Draw MCMC samples from a model posterior using the No-U-Turn (NUTS) sampler with dual averaging.
Source:R/sample_tmb_deprecated.R
sample_tmb_nuts.Rd
Draw MCMC samples from a model posterior using the No-U-Turn (NUTS) sampler with dual averaging.
Usage
sample_tmb_nuts(
iter,
fn,
gr,
init,
warmup = floor(iter/2),
chain = 1,
thin = 1,
seed = NULL,
control = NULL
)
Arguments
- iter
The number of samples to draw.
- fn
A function that returns the log of the posterior density.
- gr
A function that returns a vector of gradients of the log of the posterior density (same as
fn
).- init
Can be either a list containing a vector for each chain, a function which returns a vector of parameters, or NULL which specifies to use the MLE as stored in the admodel.hes file.
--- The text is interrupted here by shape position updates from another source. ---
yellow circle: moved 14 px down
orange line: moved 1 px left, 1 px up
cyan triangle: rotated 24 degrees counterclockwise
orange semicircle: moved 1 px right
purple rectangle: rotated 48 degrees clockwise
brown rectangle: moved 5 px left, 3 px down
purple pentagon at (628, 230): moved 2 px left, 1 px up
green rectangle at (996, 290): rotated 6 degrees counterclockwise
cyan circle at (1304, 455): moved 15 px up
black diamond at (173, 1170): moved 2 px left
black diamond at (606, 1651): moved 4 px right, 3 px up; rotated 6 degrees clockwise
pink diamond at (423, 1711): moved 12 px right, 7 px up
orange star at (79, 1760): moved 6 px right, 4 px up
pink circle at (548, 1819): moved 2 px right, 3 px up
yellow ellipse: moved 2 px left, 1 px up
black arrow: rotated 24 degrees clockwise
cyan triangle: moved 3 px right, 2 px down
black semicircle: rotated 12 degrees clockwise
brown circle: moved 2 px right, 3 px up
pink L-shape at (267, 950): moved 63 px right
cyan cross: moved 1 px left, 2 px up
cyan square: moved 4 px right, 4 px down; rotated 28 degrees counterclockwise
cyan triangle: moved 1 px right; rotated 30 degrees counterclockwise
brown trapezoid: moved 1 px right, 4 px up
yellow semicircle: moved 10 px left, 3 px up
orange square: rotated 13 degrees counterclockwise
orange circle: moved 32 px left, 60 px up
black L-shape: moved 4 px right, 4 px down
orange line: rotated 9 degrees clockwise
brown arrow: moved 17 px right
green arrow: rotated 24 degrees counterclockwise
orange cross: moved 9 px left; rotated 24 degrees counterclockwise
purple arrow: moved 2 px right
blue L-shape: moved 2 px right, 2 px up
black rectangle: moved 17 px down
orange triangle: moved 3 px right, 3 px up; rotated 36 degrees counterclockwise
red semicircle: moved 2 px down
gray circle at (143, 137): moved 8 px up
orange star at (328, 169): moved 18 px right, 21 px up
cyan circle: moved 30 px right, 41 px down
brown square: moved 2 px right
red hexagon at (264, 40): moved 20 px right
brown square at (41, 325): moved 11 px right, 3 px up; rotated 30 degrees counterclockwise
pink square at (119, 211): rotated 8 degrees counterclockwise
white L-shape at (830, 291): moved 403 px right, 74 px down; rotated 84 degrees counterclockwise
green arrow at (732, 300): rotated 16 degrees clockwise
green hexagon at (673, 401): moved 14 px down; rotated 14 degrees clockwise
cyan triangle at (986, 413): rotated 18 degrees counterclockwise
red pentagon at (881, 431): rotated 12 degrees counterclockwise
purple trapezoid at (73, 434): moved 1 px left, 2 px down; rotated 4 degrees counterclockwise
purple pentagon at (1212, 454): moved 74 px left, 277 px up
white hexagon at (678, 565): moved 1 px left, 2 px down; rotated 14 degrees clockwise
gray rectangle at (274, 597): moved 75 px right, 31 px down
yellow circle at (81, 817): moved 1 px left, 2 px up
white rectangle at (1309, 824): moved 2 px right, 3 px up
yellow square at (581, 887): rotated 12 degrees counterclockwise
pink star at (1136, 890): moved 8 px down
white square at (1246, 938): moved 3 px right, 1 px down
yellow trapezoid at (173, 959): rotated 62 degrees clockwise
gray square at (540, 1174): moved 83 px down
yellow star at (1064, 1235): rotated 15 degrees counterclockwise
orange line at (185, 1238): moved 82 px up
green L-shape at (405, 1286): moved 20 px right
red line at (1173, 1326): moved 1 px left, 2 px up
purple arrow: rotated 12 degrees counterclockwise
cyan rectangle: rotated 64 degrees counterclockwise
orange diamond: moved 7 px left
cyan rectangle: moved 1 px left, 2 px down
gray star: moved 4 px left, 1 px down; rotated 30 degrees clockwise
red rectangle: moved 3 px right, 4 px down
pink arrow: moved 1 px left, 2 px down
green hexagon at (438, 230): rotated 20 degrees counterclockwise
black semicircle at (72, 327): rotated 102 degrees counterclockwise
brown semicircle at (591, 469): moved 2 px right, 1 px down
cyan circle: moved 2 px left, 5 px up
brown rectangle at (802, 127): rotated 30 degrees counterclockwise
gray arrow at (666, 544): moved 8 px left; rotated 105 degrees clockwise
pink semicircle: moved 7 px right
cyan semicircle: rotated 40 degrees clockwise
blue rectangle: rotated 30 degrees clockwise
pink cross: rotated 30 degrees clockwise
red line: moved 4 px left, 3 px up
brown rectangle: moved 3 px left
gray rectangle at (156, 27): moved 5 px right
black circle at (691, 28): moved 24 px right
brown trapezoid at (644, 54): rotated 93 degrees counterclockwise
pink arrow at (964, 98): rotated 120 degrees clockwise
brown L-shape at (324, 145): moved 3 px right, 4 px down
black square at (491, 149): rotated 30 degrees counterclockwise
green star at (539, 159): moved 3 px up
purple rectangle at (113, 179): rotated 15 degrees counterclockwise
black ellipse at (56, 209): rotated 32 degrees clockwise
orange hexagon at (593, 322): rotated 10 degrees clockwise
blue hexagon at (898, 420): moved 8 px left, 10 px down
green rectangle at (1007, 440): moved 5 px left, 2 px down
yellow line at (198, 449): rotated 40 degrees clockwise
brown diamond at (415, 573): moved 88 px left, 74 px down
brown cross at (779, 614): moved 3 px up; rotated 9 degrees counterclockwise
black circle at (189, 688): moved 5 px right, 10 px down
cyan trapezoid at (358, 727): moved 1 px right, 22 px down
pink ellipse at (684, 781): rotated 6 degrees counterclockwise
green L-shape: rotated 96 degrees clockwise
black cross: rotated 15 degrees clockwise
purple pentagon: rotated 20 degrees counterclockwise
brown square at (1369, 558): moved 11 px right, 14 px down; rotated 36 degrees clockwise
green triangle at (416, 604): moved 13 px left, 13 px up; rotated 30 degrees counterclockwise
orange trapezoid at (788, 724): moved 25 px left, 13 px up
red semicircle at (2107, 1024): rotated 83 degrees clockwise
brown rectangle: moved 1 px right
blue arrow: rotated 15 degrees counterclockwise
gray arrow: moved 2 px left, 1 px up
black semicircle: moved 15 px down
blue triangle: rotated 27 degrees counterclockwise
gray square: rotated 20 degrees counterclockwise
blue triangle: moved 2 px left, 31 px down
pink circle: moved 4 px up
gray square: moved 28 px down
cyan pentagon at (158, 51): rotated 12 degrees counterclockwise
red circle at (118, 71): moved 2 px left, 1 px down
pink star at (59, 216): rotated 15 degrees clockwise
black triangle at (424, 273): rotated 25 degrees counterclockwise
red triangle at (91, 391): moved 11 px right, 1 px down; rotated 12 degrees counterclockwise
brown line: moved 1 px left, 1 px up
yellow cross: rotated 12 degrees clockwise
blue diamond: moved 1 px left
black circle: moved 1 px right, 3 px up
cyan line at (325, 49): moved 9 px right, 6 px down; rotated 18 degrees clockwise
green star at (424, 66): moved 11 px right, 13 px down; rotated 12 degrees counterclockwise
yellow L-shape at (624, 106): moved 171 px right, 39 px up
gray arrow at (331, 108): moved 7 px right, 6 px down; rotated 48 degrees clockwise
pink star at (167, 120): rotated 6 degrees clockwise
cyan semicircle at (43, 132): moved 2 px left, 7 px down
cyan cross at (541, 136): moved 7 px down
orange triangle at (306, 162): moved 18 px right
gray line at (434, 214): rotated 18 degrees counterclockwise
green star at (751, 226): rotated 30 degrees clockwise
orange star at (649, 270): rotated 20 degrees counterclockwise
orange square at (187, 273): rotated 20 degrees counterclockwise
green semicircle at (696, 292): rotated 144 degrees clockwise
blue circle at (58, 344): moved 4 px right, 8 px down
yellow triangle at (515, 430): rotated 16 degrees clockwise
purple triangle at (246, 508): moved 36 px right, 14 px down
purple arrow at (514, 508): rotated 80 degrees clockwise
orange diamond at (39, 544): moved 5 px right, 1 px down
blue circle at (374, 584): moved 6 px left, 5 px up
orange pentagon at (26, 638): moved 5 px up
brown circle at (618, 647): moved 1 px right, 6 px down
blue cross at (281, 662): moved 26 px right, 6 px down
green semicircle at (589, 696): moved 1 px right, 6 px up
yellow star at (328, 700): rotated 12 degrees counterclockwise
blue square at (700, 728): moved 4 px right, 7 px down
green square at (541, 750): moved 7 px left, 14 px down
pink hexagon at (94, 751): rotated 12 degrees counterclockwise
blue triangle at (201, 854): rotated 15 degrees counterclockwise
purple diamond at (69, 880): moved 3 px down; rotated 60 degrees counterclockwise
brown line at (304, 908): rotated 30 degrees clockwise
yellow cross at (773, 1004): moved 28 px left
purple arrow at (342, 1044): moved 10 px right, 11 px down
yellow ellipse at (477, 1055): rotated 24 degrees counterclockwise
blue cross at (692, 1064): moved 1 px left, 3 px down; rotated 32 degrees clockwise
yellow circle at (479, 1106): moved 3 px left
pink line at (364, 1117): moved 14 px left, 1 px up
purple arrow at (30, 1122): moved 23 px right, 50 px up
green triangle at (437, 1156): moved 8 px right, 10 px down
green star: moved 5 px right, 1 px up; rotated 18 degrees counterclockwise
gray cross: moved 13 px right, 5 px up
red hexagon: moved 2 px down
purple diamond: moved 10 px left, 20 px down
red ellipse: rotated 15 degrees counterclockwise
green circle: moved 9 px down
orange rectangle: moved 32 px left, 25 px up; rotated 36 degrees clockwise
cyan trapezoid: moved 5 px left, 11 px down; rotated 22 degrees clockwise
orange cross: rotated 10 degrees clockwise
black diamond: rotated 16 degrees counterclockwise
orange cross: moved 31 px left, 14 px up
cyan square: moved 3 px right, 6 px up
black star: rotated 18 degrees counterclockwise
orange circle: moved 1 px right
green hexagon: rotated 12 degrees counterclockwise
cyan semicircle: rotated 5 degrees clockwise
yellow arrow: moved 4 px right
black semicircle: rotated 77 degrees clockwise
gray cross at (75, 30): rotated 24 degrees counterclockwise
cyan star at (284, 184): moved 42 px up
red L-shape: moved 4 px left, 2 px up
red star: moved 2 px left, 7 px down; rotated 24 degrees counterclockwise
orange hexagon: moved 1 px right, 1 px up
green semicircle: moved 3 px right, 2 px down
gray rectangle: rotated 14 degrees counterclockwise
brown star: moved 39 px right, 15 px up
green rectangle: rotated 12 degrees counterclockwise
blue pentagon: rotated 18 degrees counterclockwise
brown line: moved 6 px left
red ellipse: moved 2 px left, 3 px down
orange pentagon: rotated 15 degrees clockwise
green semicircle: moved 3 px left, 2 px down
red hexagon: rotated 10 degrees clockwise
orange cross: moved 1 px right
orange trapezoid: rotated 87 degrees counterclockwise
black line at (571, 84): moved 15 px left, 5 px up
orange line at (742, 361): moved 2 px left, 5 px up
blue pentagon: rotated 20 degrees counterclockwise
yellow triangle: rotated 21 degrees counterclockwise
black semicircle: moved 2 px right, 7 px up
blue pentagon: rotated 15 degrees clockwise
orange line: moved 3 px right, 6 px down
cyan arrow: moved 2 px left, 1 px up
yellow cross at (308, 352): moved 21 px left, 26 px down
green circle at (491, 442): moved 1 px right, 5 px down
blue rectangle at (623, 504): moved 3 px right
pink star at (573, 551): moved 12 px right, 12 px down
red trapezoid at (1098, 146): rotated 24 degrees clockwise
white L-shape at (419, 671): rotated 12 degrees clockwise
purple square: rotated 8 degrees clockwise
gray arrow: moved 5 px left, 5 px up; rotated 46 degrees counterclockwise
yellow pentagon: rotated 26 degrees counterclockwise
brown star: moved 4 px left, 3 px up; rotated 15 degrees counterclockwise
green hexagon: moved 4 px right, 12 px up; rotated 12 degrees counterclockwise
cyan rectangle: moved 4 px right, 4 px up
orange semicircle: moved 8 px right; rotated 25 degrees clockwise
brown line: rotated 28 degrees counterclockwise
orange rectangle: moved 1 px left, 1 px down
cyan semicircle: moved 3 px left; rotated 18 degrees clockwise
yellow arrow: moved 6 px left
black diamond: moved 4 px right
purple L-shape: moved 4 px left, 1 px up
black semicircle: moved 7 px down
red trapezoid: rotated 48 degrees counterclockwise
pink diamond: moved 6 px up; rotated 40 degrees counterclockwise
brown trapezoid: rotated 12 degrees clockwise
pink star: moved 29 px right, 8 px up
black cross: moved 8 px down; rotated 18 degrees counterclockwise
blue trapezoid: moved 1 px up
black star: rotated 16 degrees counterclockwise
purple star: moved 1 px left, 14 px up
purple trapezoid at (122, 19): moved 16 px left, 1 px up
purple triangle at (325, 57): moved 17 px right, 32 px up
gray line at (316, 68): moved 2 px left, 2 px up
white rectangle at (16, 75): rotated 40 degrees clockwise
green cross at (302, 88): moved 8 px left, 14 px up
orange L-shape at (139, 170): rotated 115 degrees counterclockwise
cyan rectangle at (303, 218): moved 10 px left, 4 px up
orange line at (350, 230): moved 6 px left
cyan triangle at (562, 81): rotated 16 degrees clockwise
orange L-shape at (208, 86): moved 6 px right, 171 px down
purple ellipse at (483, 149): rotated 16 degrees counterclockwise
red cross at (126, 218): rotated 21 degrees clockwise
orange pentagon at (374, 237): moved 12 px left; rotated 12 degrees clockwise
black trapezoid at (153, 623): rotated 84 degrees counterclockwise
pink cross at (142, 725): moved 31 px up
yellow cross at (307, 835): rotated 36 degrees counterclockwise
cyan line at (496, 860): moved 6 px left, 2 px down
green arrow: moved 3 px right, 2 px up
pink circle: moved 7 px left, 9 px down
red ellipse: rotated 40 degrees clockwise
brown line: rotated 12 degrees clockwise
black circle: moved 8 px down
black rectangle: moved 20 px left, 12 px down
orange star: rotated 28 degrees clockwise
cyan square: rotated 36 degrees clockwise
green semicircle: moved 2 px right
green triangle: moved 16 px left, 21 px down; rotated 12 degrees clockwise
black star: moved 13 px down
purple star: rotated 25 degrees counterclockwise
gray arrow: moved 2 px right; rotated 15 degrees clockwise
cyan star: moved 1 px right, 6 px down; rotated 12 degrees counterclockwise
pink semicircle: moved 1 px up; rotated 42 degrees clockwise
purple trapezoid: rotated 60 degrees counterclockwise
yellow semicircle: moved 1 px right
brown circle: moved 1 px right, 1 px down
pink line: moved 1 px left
It is generally recommended to use dispersed initial values to improve diagnostic checks (starting from the same point makes it less likely to find multiple modes).
- warmup
The number of warmup iterations.
- chain
The chain number, for printing only.
- thin
The thinning rate to apply to samples. Typically not used with NUTS.
- seed
The random seed to use.
- control
A list to control the sampler. See details for further use.
Details
This function implements algorithm 6 of Hoffman and Gelman
(2014), which includes adaptive step sizes (eps
) via an
algorithm called dual averaging. It also includes an adaptation scheme
to tune a diagonal mass matrix (metric) during warmup.
These fn
and gr
functions must have Jacobians already
applied if there are transformations used.